As the fourth-biggest contributor to child marriages globally, Indonesia must achieve a seven-fold reduction in prevalence in order to reach the targets set out in the United Nations' Sustainable Development Goals (SDGs).
he United Nations Children’s Fund (UNICEF) reports many countries are not making progress quickly enough to eradicate child marriage practices in the coming decades, especially as recent crises such as COVID-19 threaten to reverse years of marginal improvements.
Among the countries flagged for this lack of advance is Indonesia, the fourth-biggest contributor to child marriages in the world, according to a report released on Tuesday.
In its study, UNICEF found the global prevalence of child marriages has declined from 23 percent to 19 percent over the past decade, based on data on women ages 20-24 who married before they were 18 years old.
But this improvement is not distributed equally around the world, as South Asian countries such as India, home to one-third of the world’s child brides, had been the main drivers of the global reduction. The region’s prevalence stood at just above 20 percent in 2022.
While at 7-percent prevalence, the East Asia and Pacific region was comparatively lower, UNICEF said the figure had remained relatively stagnant due to the lack of meaningful progress over the past 25 years.

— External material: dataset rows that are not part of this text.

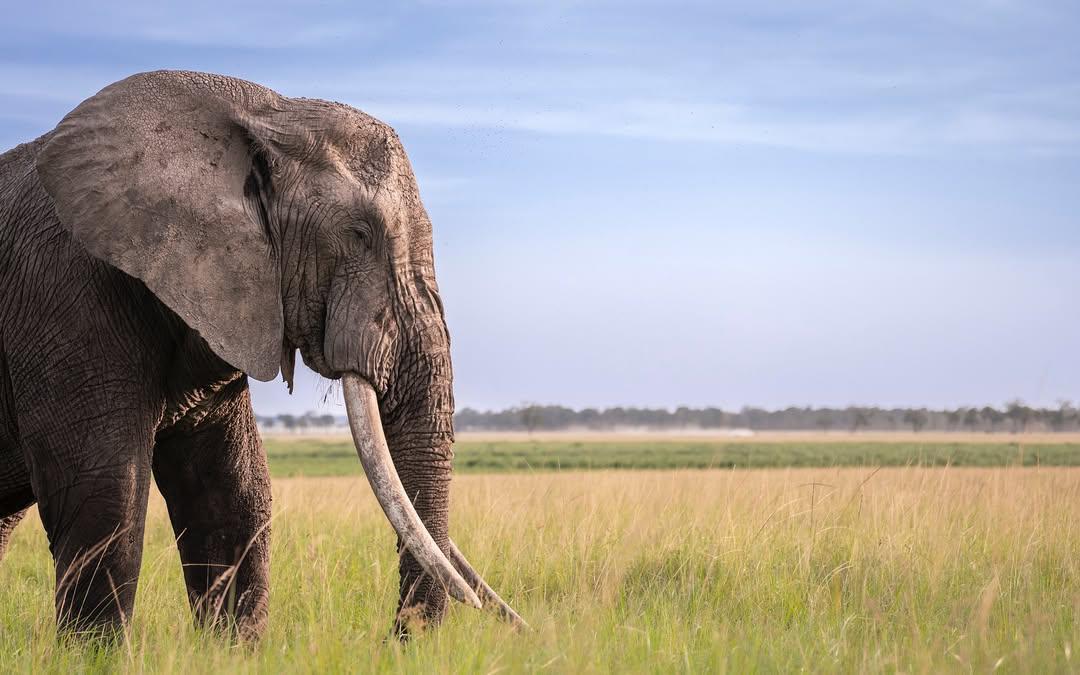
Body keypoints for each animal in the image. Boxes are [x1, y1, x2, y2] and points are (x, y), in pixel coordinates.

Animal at [0, 70, 522, 640]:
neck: (264, 112)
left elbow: (231, 495)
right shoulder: (62, 292)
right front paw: (95, 653)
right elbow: (106, 492)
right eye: (359, 234)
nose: (396, 641)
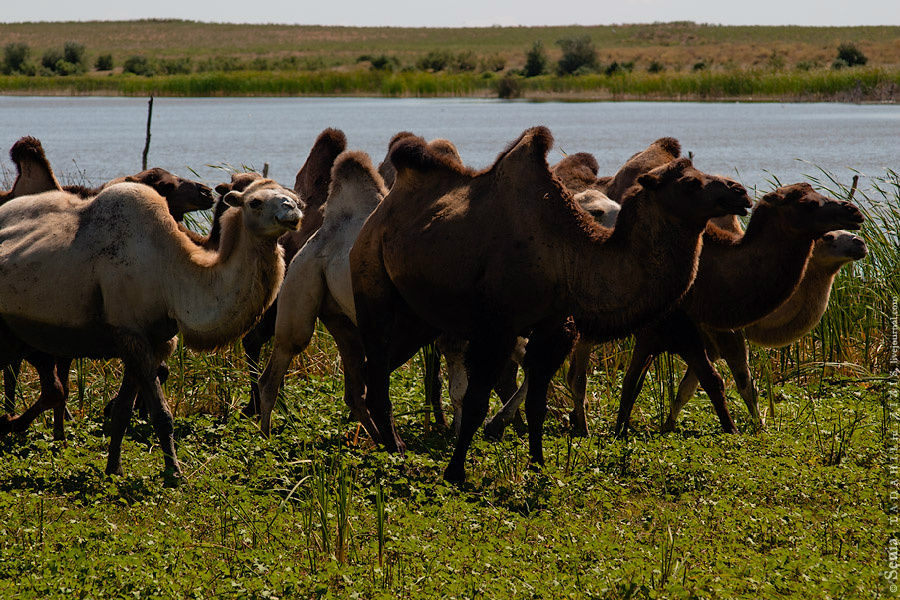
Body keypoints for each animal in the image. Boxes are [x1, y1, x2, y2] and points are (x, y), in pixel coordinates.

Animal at [0, 175, 302, 478]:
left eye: (294, 197)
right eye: (255, 202)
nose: (293, 212)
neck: (171, 275)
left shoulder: (156, 340)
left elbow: (123, 410)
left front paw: (114, 469)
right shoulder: (131, 332)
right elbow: (162, 413)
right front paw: (174, 475)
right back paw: (12, 424)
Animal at [352, 127, 752, 482]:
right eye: (690, 183)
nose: (741, 192)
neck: (567, 255)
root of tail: (382, 210)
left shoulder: (554, 327)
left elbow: (537, 405)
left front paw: (538, 465)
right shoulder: (496, 327)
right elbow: (477, 401)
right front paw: (455, 473)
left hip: (417, 317)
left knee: (377, 371)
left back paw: (391, 445)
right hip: (373, 286)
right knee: (377, 370)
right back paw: (394, 449)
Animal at [612, 182, 864, 436]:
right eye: (808, 203)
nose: (853, 213)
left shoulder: (688, 336)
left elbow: (675, 384)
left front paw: (656, 426)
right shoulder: (699, 330)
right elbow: (732, 381)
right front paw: (747, 428)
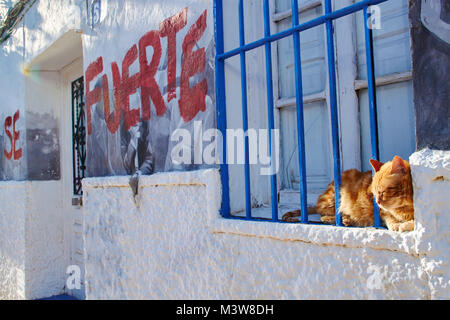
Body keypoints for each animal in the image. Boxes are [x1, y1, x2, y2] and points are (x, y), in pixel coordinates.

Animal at [282, 156, 414, 232]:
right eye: (374, 192)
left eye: (382, 191)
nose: (377, 201)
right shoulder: (380, 210)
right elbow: (389, 217)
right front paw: (396, 225)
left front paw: (405, 224)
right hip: (333, 199)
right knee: (324, 215)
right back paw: (344, 219)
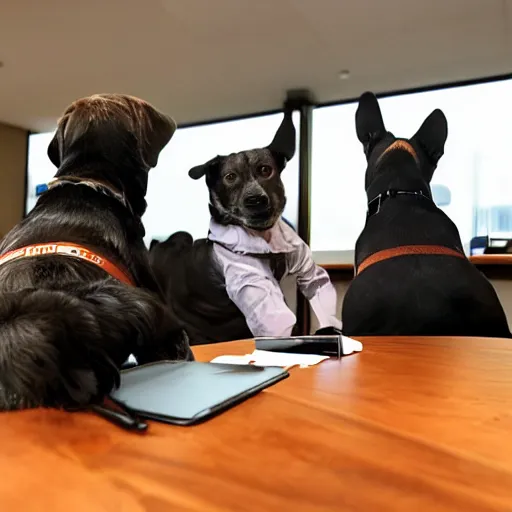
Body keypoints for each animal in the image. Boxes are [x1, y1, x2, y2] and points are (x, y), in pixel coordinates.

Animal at [150, 112, 342, 344]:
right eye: (230, 177)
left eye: (265, 170)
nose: (255, 200)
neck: (264, 237)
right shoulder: (250, 281)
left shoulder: (305, 265)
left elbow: (316, 281)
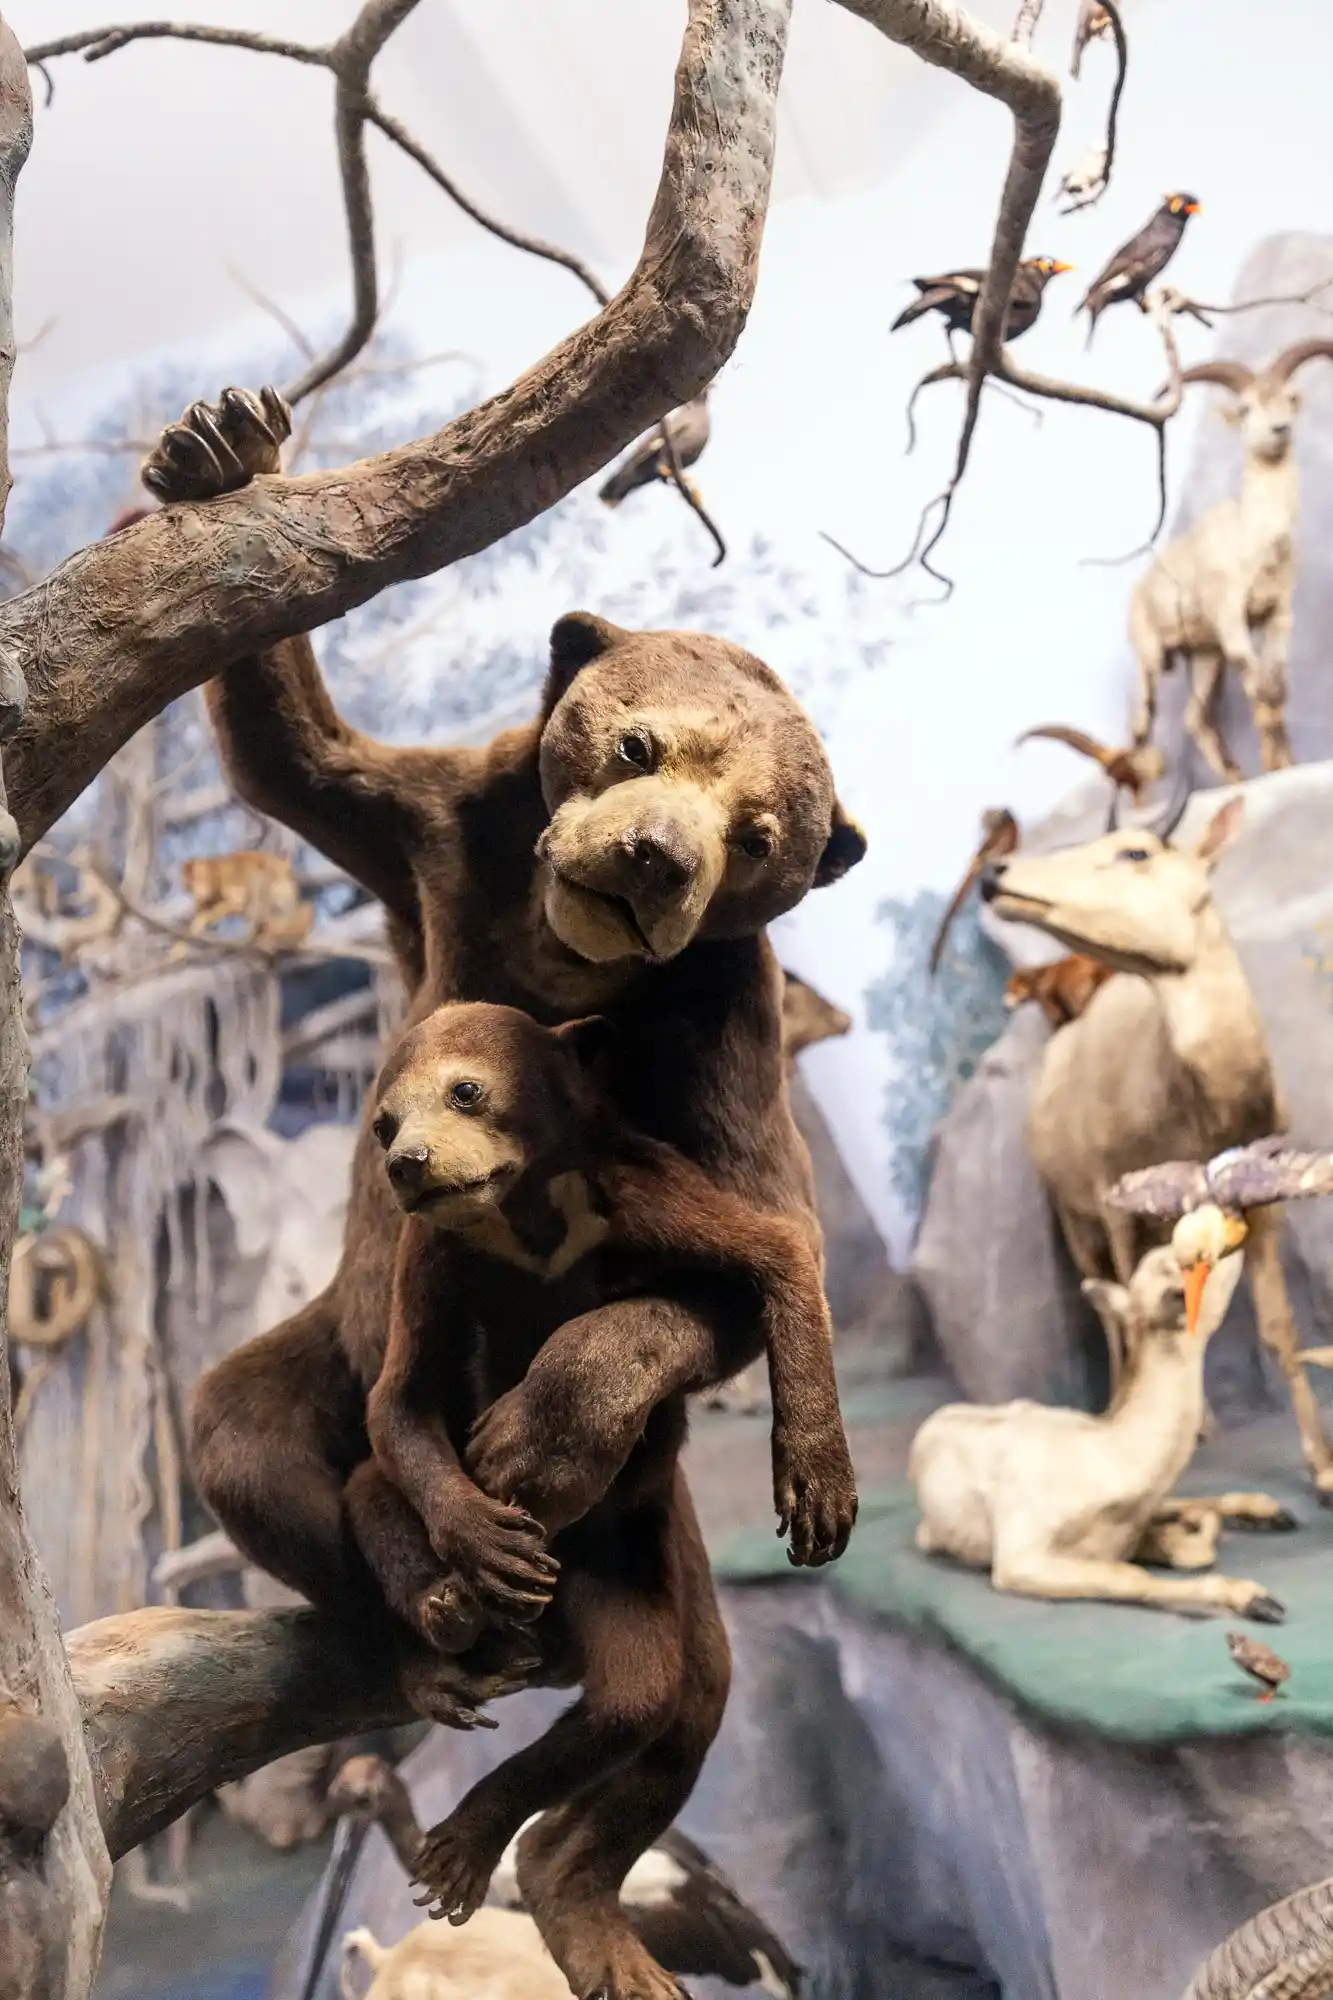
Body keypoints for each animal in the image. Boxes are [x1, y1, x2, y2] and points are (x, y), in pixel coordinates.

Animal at [351, 999, 856, 1960]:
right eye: (383, 1123)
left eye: (465, 1090)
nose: (409, 1163)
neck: (528, 1225)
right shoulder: (429, 1255)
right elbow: (397, 1401)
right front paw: (481, 1544)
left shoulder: (640, 1192)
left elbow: (778, 1255)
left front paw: (818, 1495)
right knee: (366, 1491)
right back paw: (451, 1605)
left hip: (628, 1560)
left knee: (637, 1694)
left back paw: (464, 1852)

According to UNICEF’s estimates, it would take anywhere between 60 to 80 years for every country in the region, including Indonesia, to bring down child marriage prevalence to less than 1 percent at the current rate, far from the target set by the UN’s Sustainable Development Goals (SDGs) to eradicate child marriage by 2030.
In a separate report issued in January, UNICEF said Indonesia would need to increase its annual rate of child marriage reduction, currently averaging 2.8 percent over the past decade, by around seven times in order to be able to reach the SDG target.